Written problem 1:
Retype everything in the rows from their first line down through the line containing "Detection: Source Extractor", both ends included, and leave the pictures out.

Text passage:
::::
If you hike later in the summer after most snow has melted (usually by mid-to-late August), most of these smaller streams will be dry and you’ll need to plan more carefully. Some of the most reliable major water sources for late in the season are:

  • June Lake (steep ¼ mile off route)
  • 1 mile from the Butte Camp / Loowit Junction on the Butte Camp Trail (1 mile off route)
  • Toutle River
  • Spring near Windy Trail junction (¼ mile before junction going clockwise). Also likely a stream in this area as well.

Trip reports on AllTrails are very helpful for understanding the current water situation. Look for recent reports, or reports from last year around the time you plan to hike (keeping in mind snowpack variation from year to year) to understand which sources are drying up and which may still be flowing. The Loowit Trail has little shade and summer days can be hot, so you might need more water than expected. At least 4 liters of water capacity is recommended if backpacking in mid-to-late summer when the smaller streams have dried up.

I tried a new water carrying system on this trip: the Smartwater Bottle drink tube from One Bottle Hydration. I’ve long been a hydration bladder fan since I can’t reach bottles in my pack’s side pockets, but this system is the best of both worlds and my new go-to. Learn more about the pros and cons in How to Carry Water While Backpacking.

A rare late-season stream still flowing in the blast zone, shortly before (clockwise) the Windy Trail spring.

Water Crossings

The Loowit Trail is bisected by seemingly innumerable gullies and streambeds. Early in the summer when snow is melting quickly, these can be challenging to cross. The Toutle River is likely to be the trickiest. Be sure to follow safe practices for water crossings and don’t attempt to cross if you don’t feel safe. 

Water crossings are lower and slower first thing in the morning, before the day’s heat has begun melting snow up high. If in doubt, consider camping and trying the crossing in the morning (a good reason to hike clockwise from the southern side of the loop, so you can legally camp on the south bank of the Toutle and cross in the morning if needed).

Recent trip reports on AllTrails may help you get a sense of the water crossing situation and whether it’s likely to be a problem for you.

Here I am crossing the Toutle River on a mid-September morning. The flow is low and this is a rock hop, but earlier in the summer you’ll need to get your feet wet.

Permits for the Loowit Trail

No permit is needed to hike, run, or backpack the Loowit Trail at this time of writing. 

Some of the access trailheads, such as Climber’s Bivouac, do require a parking fee. This can usually be paid in cash at a rate of $5 per day, or by displaying a Northwest Forest Pass in your vehicle. Research your access trailhead online to find details. 

St. Helens Summit Side Trip

As you hike the southern side of the Loowit Trail you’ll cross two “climbing” routes used by those summiting Mount St. Helens. The Monitor Ridge route is the preferred summer route, and Worm Flows is the winter route (but also used in the summer).
::::
Written problem 2:
In the trail passage, how much water capacity is recommended for backpacking in mid-to-late summer after the smaller streams have dried up?
::::
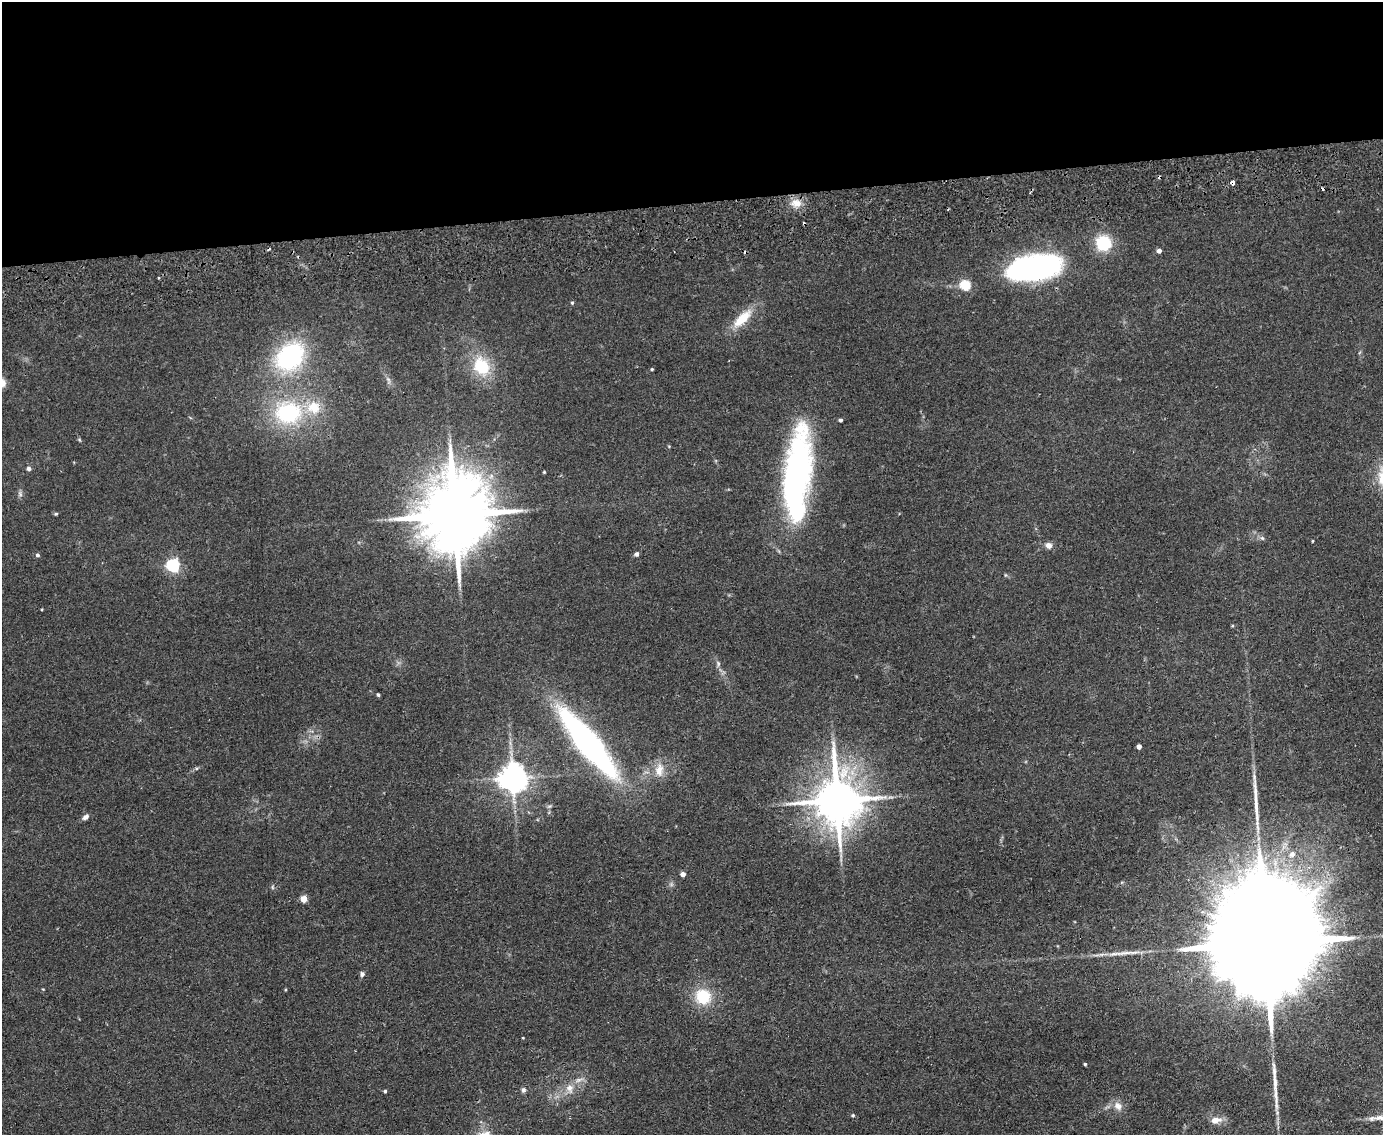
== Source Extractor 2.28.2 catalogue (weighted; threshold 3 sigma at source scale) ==
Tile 2 of 3 x 4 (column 2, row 1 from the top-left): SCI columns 1518-2898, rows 3455-4587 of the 4520 x 4643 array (HDU 1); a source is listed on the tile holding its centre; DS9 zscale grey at full resolution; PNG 1385 x 1137 px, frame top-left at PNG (2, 2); no overlay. Shown black and unused: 18% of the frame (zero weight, under 2 of 3 exposures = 3% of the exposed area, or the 3 px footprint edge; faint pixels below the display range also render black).
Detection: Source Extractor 2.28.2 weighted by HDU 2 'WHT'; one run over the whole footprint, this tile lists its part. Background 0.0804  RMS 0.0083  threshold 0.0372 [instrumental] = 3 sigma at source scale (4.5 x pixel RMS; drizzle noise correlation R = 1.50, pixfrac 1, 0.05/0.05 arcsec/px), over >= 5 px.
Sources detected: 64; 3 too faint to see at this stretch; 2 inside a brighter object's white glare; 5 cosmic-ray / hot-pixel residue — not listed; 1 inside a brighter listed object's ellipse — not listed separately; the other 53 listed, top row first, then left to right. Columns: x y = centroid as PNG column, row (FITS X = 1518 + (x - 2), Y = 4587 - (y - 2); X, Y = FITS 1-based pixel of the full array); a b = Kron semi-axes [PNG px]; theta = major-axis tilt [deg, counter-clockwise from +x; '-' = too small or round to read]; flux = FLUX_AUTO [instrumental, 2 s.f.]
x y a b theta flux
1232 182 4 4 - 12
796 203 15 11 -3 9
1103 243 15 15 - 33
1159 251 4 4 - 4.1
1036 268 45 20 9 250
965 285 5 5 - 53
572 303 5 4 - 1.2
742 318 31 12 44 19
290 356 33 25 44 100
481 366 20 17 -61 35
652 369 3 3 - 1
288 413 28 23 1 76
841 420 3 3 - 1.8
29 468 5 4 - 2.6
544 472 3 3 - 0.76
796 476 92 26 82 230
56 514 5 4 - 0.95
455 515 22 16 89 10000
1262 538 6 5 - 1.7
1313 541 4 2 - 0.68
1049 545 7 6 - 5
636 554 6 5 - 2.2
37 555 5 4 - 1.5
173 565 6 6 - 150
1005 575 6 4 -90 0.87
42 609 4 2 - 0.64
1233 626 5 3 - 0.81
718 663 8 5 -67 2
378 695 4 3 - 1.5
588 743 68 16 -51 270
1139 746 4 4 - 4.5
659 770 20 11 84 11
513 778 8 8 - 1200
1255 793 21 6 -79 7.6
837 800 14 12 -86 4100
86 817 8 5 39 3.3
1292 854 9 8 - 4.5
683 874 4 4 - 4.9
304 899 4 4 - 15
1266 946 64 21 -89 59000
1124 953 21 6 7 6.6
362 974 6 5 - 2.1
285 990 4 3 - 0.77
703 997 16 15 - 29
523 1038 3 2 - 0.63
1085 1064 3 3 - 1.1
579 1080 12 5 23 3.7
570 1088 12 10 -65 7
523 1090 7 6 - 2
385 1091 4 3 - 1.1
1118 1106 12 9 -49 6.4
853 1115 4 4 - 1.2
1216 1120 16 9 7 7.3
Overlapping masked pixels (flux is a lower limit): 1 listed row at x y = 1232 182
Unlisted compact peaks at least as high as the median listed source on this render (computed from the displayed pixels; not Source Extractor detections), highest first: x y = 1371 1119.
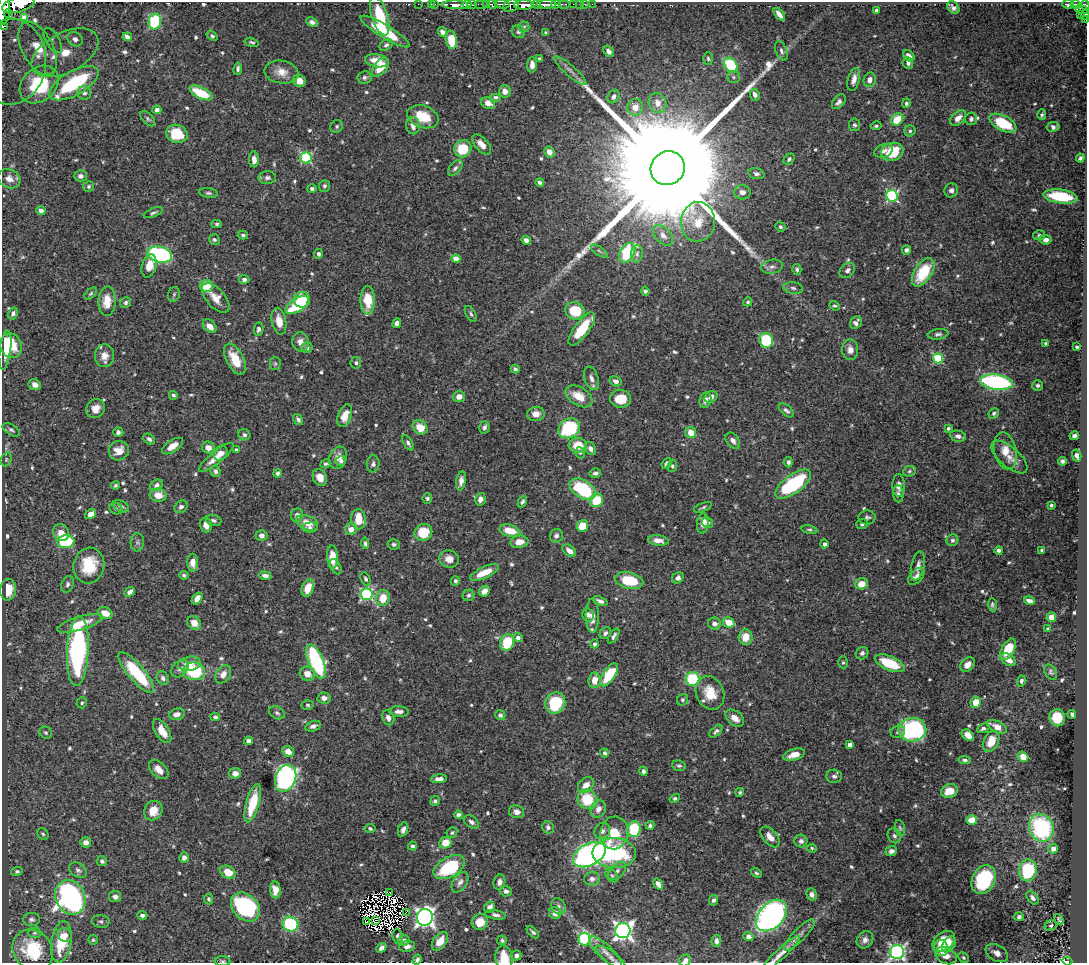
::::
Task solution 1:
== Source Extractor 2.28.2 catalogue (weighted; threshold 3 sigma at source scale) ==
Tile 2 of 3 x 4 (column 2, row 1 from the top-left): SCI columns 1518-2898, rows 3455-4587 of the 4520 x 4643 array (HDU 1); a source is listed on the tile holding its centre; DS9 zscale grey at full resolution; PNG 1385 x 1137 px, frame top-left at PNG (2, 2); no overlay. Shown black and unused: 18% of the frame (zero weight, under 2 of 3 exposures = 3% of the exposed area, or the 3 px footprint edge; faint pixels below the display range also render black).
Detection: Source Extractor 2.28.2 weighted by HDU 2 'WHT'; one run over the whole footprint, this tile lists its part. Background 0.0804  RMS 0.0083  threshold 0.0372 [instrumental] = 3 sigma at source scale (4.5 x pixel RMS; drizzle noise correlation R = 1.50, pixfrac 1, 0.05/0.05 arcsec/px), over >= 5 px.

Task solution 2:
At least 4 liters.